***** SOURCE MATERIAL

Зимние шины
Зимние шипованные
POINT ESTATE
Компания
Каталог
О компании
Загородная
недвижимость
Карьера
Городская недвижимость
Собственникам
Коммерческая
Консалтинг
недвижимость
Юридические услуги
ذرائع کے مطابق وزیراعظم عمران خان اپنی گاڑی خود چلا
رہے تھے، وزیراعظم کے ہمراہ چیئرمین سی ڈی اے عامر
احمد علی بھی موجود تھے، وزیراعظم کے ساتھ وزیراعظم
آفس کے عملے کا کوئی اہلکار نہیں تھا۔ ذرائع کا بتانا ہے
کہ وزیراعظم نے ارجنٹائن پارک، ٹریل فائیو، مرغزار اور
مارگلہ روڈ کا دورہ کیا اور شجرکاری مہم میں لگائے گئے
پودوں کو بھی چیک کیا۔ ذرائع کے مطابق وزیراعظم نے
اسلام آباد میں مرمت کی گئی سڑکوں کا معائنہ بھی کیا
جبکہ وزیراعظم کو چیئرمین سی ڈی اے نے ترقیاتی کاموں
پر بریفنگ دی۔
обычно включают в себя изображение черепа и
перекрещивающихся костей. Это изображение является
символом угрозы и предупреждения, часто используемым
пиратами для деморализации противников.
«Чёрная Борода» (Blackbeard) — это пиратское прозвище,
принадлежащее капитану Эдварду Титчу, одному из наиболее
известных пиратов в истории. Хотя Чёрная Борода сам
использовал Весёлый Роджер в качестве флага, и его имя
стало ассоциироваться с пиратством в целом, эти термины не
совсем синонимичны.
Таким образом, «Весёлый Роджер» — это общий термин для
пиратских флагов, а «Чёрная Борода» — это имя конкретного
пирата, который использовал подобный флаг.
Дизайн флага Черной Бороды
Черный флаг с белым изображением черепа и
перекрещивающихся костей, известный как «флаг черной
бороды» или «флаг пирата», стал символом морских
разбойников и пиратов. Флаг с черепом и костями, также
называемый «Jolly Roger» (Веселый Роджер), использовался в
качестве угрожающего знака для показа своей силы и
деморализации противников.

**********

EXERCISE AIM
Extract the text from all of the material above and reproduce it line for line, without changing anything.

RESULT FOR THIS EXERCISE
Зимние шины
Зимние шипованные
POINT ESTATE
Компания
Каталог
О компании
Загородная
недвижимость
Карьера
Городская недвижимость
Собственникам
Коммерческая
Консалтинг
недвижимость
Юридические услуги
ذرائع کے مطابق وزیراعظم عمران خان اپنی گاڑی خود چلا
رہے تھے، وزیراعظم کے ہمراہ چیئرمین سی ڈی اے عامر
احمد علی بھی موجود تھے، وزیراعظم کے ساتھ وزیراعظم
آفس کے عملے کا کوئی اہلکار نہیں تھا۔ ذرائع کا بتانا ہے
کہ وزیراعظم نے ارجنٹائن پارک، ٹریل فائیو، مرغزار اور
مارگلہ روڈ کا دورہ کیا اور شجرکاری مہم میں لگائے گئے
پودوں کو بھی چیک کیا۔ ذرائع کے مطابق وزیراعظم نے
اسلام آباد میں مرمت کی گئی سڑکوں کا معائنہ بھی کیا
جبکہ وزیراعظم کو چیئرمین سی ڈی اے نے ترقیاتی کاموں
پر بریفنگ دی۔
обычно включают в себя изображение черепа и
перекрещивающихся костей. Это изображение является
символом угрозы и предупреждения, часто используемым
пиратами для деморализации противников.
«Чёрная Борода» (Blackbeard) — это пиратское прозвище,
принадлежащее капитану Эдварду Титчу, одному из наиболее
известных пиратов в истории. Хотя Чёрная Борода сам
использовал Весёлый Роджер в качестве флага, и его имя
стало ассоциироваться с пиратством в целом, эти термины не
совсем синонимичны.
Таким образом, «Весёлый Роджер» — это общий термин для
пиратских флагов, а «Чёрная Борода» — это имя конкретного
пирата, который использовал подобный флаг.
Дизайн флага Черной Бороды
Черный флаг с белым изображением черепа и
перекрещивающихся костей, известный как «флаг черной
бороды» или «флаг пирата», стал символом морских
разбойников и пиратов. Флаг с черепом и костями, также
называемый «Jolly Roger» (Веселый Роджер), использовался в
качестве угрожающего знака для показа своей силы и
деморализации противников.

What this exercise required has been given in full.